▶ _Activity_: Repeat word for word the part of the post on learning Temporal below that begins at the words "Building an ETL pipeline with" and stops after "my code correctness.".

▶ _Extracted text_:
Learning Temporal the hard way

Building an ETL pipeline with durable execution

Dec 16, 2025

My first Temporal workflow failed for a reason that had nothing to do with my API, my database, or my code correctness.

The payload was too large.

That was my introduction to durable execution. Temporal stores workflow state in an event history so it can replay and recover from checkpoints. That design is what gives you reliability, but it also means you cannot treat an ETL workflow like a normal script that can load huge data into memory and move on.

I was building an ETL pipeline for Channel Chief, Deriv’s internal application that provides leadership with real-time organisational insights through daily reporting. The pipeline ingests public conversations from our internal communication tools, so reliability mattered. I chose Temporal as the orchestrator, assuming it was just another DAG-style tool. Instead, durable execution taught me where that assumption breaks.

Here’s what I learned, the problems I hit, and the solutions that eventually worked

The core challenge: Durable execution

Temporal’s defining feature is durable execution: your workflows never fail (well, they do, but they retry with exponential backoff until they succeed, up to your maximum attempt limit). If a workflow fails, it continues from the last checkpoint in the workflow.

This sounds great until you realise the implications.

The payload size problem

Temporal saves state in an event history to enable checkpoint recovery. This event history has a payload size limit. I hit this limit immediately when fetching large datasets from APIs.

Here’s why the limit exists: imagine you fetch a massive payload from an API. The workflow fails. Temporal retries from the last checkpoint, which means re-fetching that huge payload, processing it, and saving it to the history again. The workflow keeps retrying with this enormous payload, consuming computation and bloating the event history until performance degrades.

You can technically override the payload limit in the config (though not through the Python SDK—only in Go), but that’s fighting the design rather than working with it.

The solution: `continue_as_new` and child workflows

Temporal provides two features to handle this:

continue_as_new: Creates a fresh, empty event history to run the workflow. Think of it as starting with a clean slate while maintaining workflow continuity.

Child workflows: Instead of processing all items in a single workflow, you iterate through items and batch them into separate child workflows—one workflow per item.

▶ _Supplied data_:
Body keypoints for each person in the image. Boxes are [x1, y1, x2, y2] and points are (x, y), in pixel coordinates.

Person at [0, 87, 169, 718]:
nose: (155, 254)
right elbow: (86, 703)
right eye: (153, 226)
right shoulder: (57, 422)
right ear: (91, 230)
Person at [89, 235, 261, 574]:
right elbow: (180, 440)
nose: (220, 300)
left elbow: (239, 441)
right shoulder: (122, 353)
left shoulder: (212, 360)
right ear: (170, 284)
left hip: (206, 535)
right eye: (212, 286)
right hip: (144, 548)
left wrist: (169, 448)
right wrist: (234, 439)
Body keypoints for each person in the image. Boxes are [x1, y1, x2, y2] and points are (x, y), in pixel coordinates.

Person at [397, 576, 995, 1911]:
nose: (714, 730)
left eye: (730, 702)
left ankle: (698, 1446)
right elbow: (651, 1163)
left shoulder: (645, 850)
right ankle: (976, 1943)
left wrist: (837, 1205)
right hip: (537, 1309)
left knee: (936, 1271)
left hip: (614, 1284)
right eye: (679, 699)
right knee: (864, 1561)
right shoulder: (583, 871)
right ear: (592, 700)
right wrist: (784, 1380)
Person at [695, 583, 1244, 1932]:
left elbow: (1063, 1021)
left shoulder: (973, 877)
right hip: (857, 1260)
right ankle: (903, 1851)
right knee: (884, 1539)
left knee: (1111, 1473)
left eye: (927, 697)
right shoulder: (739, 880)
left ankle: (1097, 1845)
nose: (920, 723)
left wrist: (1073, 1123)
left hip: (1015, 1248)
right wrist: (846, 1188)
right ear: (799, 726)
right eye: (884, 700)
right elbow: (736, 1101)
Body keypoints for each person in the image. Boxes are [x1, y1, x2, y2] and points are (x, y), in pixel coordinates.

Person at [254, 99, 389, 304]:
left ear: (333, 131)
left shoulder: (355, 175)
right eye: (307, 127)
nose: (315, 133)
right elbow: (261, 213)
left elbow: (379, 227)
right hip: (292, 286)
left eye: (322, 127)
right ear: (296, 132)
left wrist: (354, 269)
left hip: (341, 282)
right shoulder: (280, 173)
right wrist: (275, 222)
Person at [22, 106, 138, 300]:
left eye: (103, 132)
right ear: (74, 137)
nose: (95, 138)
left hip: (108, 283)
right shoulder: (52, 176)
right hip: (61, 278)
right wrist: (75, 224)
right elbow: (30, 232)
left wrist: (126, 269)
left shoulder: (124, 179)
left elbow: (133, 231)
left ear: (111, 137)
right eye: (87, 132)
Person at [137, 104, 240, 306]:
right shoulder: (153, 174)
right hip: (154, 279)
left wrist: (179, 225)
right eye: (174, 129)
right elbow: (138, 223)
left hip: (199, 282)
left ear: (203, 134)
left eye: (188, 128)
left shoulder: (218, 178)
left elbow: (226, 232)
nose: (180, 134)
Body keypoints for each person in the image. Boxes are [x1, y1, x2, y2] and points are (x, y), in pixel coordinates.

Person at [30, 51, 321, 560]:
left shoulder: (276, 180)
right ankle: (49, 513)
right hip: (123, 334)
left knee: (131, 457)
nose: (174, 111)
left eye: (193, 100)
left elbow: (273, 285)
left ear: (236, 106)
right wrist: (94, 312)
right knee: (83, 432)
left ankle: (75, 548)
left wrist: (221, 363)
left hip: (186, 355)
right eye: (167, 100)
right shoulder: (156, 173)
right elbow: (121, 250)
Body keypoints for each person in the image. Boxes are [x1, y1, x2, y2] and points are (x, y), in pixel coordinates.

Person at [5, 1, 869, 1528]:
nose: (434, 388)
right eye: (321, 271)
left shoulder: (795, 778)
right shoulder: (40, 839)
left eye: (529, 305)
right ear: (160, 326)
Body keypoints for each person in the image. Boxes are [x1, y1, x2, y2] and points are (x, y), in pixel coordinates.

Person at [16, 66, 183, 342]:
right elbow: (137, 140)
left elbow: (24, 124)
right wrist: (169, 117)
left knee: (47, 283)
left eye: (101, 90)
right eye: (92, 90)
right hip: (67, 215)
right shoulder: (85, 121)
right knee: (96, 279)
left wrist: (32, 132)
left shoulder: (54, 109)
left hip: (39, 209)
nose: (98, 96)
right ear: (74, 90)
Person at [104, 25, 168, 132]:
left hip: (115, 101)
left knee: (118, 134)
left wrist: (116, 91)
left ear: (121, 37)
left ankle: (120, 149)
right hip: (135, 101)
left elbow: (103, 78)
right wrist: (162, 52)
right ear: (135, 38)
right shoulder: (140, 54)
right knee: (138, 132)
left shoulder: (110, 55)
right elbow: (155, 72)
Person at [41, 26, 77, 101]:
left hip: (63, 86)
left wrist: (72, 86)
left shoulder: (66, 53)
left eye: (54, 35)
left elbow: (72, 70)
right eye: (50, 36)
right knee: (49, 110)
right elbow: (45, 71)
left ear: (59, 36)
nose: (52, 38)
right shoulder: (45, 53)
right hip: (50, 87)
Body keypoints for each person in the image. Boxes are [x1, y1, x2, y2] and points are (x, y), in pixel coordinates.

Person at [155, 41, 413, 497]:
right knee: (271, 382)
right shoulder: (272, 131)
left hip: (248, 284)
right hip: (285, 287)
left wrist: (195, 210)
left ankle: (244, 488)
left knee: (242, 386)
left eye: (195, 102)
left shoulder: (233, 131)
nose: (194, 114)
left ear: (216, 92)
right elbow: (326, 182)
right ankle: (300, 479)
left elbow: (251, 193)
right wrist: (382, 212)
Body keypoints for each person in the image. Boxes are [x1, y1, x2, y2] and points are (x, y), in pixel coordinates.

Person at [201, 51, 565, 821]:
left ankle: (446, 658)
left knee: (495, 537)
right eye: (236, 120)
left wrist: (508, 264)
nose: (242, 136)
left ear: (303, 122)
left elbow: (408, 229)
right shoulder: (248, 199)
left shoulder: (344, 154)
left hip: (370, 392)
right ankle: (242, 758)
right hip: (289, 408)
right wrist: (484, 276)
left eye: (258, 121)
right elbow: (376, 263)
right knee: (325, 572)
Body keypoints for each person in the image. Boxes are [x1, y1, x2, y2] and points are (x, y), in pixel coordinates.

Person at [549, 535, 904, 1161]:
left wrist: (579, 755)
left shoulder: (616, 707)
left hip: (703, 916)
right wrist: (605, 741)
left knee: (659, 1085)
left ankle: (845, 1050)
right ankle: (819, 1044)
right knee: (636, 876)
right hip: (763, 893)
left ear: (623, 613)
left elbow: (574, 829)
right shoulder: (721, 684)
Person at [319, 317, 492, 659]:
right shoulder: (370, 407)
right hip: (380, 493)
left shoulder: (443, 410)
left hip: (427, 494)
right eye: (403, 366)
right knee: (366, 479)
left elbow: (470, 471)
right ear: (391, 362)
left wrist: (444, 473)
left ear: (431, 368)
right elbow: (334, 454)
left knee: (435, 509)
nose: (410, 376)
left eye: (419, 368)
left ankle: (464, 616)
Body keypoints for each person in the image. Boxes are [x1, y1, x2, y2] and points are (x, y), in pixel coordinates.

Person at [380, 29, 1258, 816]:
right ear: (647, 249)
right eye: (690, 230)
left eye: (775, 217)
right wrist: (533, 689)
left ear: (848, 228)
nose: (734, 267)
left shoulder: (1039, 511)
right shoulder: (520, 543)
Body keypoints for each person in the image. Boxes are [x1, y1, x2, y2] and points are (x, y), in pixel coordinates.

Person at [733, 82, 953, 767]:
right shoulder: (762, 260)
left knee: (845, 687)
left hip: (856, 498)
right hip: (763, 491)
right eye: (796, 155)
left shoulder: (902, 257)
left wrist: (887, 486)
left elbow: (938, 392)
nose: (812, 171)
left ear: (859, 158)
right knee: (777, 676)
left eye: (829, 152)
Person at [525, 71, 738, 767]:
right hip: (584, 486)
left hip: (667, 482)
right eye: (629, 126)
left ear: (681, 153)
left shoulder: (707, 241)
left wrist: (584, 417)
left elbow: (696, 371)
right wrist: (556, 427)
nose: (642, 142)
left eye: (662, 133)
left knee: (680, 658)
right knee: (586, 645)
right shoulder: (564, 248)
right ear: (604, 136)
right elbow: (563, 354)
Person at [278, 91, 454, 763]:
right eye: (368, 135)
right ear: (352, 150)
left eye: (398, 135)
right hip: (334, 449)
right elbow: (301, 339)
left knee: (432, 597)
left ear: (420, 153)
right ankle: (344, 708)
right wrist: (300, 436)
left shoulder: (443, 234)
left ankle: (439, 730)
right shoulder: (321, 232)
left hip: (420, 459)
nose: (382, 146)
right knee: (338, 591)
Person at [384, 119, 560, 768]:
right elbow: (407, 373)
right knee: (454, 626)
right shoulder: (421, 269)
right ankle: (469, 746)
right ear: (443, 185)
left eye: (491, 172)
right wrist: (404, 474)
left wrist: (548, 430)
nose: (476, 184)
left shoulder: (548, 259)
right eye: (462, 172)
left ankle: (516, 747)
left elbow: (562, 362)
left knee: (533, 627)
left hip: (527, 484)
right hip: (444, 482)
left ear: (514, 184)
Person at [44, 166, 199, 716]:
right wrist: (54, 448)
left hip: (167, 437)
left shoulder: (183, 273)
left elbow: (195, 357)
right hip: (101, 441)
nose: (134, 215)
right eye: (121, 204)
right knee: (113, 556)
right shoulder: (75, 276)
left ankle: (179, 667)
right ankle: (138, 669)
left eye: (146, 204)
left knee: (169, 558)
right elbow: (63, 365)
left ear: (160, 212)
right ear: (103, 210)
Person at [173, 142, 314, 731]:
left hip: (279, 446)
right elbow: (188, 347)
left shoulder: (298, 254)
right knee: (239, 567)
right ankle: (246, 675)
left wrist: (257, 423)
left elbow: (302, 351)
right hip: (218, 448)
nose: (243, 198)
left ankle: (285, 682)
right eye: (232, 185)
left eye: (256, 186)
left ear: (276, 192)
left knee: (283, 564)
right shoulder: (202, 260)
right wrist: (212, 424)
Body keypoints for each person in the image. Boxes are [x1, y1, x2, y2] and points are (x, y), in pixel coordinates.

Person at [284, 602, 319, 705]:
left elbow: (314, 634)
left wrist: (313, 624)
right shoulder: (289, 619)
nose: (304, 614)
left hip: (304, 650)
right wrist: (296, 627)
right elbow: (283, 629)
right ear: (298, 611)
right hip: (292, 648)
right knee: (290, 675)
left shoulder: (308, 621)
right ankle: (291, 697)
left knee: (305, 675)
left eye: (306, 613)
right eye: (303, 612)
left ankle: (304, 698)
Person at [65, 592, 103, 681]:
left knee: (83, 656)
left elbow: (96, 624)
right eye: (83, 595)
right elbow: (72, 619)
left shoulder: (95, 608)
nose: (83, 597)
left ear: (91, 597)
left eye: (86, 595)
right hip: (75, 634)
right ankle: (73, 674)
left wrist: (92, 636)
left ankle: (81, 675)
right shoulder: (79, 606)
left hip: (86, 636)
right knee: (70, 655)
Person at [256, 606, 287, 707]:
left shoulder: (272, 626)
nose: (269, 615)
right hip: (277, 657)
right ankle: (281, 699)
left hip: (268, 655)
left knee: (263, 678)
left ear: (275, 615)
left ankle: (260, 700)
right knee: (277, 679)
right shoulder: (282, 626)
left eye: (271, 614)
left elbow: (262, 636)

▶ _Result below_:
Building an ETL pipeline with durable execution

Dec 16, 2025

My first Temporal workflow failed for a reason that had nothing to do with my API, my database, or my code correctness.